Atlantic City, New Jersey- Donald Trump was recently asked about his Son’s predilection for killing rare creatures for sport. ” My sons are hunters, Eric is a hunter and I would say he puts it on a par with golf, if not ahead of golf. My other son, Don, is a hunter. They’re great marksman, great shots, they love it, I, em, like golf.” That he does.
Animal rights groups were immediately up in arms about Trump comparing wounding an animal, letting it wander for close to two days, and then killing, dissecting it, and posing for pictures. The inability to understand the difference between taking life for please and knocking around balls to humiliate your friends is staggering. Both may be called “sport”, but that is an antiquated way of thinking. Forcible Sex (Rape) was once called by the moniker of: “Sport” in the not so distant American past. So it might seem inconceivable in the 21st century that even an over privileged White guy would fail to see the difference between his, and his son’s favorite pass times. That was until it was revealed how Mr. Trump “plays” golf.

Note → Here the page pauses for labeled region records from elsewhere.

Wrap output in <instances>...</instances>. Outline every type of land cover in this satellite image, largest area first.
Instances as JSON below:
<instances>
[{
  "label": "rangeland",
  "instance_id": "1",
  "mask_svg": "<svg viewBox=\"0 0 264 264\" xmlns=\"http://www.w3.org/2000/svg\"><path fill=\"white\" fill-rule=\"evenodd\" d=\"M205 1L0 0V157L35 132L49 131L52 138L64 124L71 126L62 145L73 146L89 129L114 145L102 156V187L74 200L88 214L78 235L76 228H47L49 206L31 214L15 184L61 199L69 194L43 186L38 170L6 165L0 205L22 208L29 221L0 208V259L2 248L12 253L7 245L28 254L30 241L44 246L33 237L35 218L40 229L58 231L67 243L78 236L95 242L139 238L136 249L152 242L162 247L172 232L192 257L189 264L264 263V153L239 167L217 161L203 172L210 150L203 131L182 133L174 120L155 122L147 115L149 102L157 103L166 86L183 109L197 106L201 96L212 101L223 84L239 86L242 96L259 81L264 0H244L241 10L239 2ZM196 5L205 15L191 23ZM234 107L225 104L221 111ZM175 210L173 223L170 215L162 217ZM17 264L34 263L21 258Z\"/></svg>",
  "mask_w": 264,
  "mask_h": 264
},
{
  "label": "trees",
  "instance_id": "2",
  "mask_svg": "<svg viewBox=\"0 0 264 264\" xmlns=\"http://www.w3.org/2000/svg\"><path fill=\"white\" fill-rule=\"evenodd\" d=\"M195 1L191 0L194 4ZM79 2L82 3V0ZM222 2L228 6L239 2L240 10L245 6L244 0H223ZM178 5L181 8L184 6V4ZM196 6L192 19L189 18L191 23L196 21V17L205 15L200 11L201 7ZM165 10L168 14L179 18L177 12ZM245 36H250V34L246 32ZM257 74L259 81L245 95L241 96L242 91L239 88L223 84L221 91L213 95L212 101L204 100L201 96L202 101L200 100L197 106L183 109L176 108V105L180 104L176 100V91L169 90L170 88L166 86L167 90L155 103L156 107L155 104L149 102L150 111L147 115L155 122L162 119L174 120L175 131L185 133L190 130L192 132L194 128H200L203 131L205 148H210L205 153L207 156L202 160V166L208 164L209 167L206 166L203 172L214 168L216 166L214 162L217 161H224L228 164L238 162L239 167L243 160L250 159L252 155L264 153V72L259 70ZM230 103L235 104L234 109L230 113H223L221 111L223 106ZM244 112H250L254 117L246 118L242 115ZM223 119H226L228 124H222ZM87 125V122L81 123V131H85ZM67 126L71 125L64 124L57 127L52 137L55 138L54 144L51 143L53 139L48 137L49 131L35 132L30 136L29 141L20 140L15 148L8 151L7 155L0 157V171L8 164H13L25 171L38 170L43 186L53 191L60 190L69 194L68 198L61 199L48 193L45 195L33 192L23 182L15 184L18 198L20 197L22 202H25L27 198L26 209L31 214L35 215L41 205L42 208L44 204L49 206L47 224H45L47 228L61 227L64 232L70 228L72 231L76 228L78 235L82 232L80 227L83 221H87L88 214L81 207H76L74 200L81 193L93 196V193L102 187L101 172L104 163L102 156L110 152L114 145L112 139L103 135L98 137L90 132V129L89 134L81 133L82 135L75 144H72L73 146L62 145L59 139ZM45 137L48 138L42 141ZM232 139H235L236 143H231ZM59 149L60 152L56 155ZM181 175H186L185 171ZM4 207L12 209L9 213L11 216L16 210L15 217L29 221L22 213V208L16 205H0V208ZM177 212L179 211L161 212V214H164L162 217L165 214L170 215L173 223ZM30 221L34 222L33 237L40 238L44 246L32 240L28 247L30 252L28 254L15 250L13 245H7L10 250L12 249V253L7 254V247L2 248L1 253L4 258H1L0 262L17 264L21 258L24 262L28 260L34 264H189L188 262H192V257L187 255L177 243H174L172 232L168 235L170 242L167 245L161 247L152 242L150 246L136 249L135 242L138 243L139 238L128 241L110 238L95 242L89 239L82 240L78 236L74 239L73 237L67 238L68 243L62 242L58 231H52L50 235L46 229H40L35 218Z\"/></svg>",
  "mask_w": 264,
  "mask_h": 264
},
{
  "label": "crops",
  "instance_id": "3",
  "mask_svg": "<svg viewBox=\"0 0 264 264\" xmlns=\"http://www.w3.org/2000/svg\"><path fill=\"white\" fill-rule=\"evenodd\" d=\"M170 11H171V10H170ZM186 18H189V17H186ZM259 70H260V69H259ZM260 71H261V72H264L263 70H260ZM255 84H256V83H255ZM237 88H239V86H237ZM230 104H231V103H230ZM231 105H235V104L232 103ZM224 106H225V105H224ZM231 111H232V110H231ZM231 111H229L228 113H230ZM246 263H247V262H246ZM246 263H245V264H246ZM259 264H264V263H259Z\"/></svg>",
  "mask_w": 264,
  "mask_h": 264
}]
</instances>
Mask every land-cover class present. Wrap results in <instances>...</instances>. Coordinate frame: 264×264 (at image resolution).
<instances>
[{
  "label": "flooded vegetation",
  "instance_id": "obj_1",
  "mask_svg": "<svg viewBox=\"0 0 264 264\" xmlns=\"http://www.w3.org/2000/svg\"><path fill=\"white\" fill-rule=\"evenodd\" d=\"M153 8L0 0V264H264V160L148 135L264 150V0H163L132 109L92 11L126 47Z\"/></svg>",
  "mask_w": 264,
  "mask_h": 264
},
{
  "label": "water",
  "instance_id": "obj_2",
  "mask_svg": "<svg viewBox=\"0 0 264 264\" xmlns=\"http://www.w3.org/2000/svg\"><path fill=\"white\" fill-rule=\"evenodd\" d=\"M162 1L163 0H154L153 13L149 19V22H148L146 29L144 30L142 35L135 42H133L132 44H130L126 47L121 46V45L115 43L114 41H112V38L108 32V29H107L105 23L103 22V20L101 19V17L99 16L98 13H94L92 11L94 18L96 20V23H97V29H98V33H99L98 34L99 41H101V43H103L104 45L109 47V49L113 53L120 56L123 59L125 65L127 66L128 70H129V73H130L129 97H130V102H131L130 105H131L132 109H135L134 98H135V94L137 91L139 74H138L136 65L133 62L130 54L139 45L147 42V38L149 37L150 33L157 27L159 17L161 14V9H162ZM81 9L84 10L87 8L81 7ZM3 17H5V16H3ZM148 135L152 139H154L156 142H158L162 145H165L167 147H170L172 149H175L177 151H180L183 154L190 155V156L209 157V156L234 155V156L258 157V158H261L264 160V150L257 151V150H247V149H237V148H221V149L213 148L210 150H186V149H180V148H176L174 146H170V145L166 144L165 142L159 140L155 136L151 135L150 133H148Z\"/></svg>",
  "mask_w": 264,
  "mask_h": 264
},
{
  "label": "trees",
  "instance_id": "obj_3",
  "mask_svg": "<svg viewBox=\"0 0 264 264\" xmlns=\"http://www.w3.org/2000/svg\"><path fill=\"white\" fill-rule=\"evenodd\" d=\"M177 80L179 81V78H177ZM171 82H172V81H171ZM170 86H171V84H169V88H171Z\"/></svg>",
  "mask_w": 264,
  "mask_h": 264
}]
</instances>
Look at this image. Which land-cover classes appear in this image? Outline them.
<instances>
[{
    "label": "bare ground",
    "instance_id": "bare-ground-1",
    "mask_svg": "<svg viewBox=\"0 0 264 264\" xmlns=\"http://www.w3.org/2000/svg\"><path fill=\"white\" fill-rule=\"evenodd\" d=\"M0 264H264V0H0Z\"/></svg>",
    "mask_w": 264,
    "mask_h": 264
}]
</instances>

“I like movies, the old ones are the best.” He is reported to have said in another interview. “Black and White movies, like, em, ‘The Most Dangerous Game’, they don’t make ’em like that anymore.” But they do. And so, it seems does the Donald.
Scuzzfeed has obtained this exclusive shot of him playing Golf with friends. The objective: to knock out 1970’s television stars. “Routinely sinking small round spheres into flagged holes can get tedious, but taking out moving targets, that’s a game of skill. ” Donald Trump chuckles “Well, some of them qualify as moving targets.”
We have an idea for Mr. Trump, perhaps he’d like to travel to Antarctica and putt a few into one of those huge holes–the one’s that lead to the dinosaurs subterranean cities. Now that’s Sport!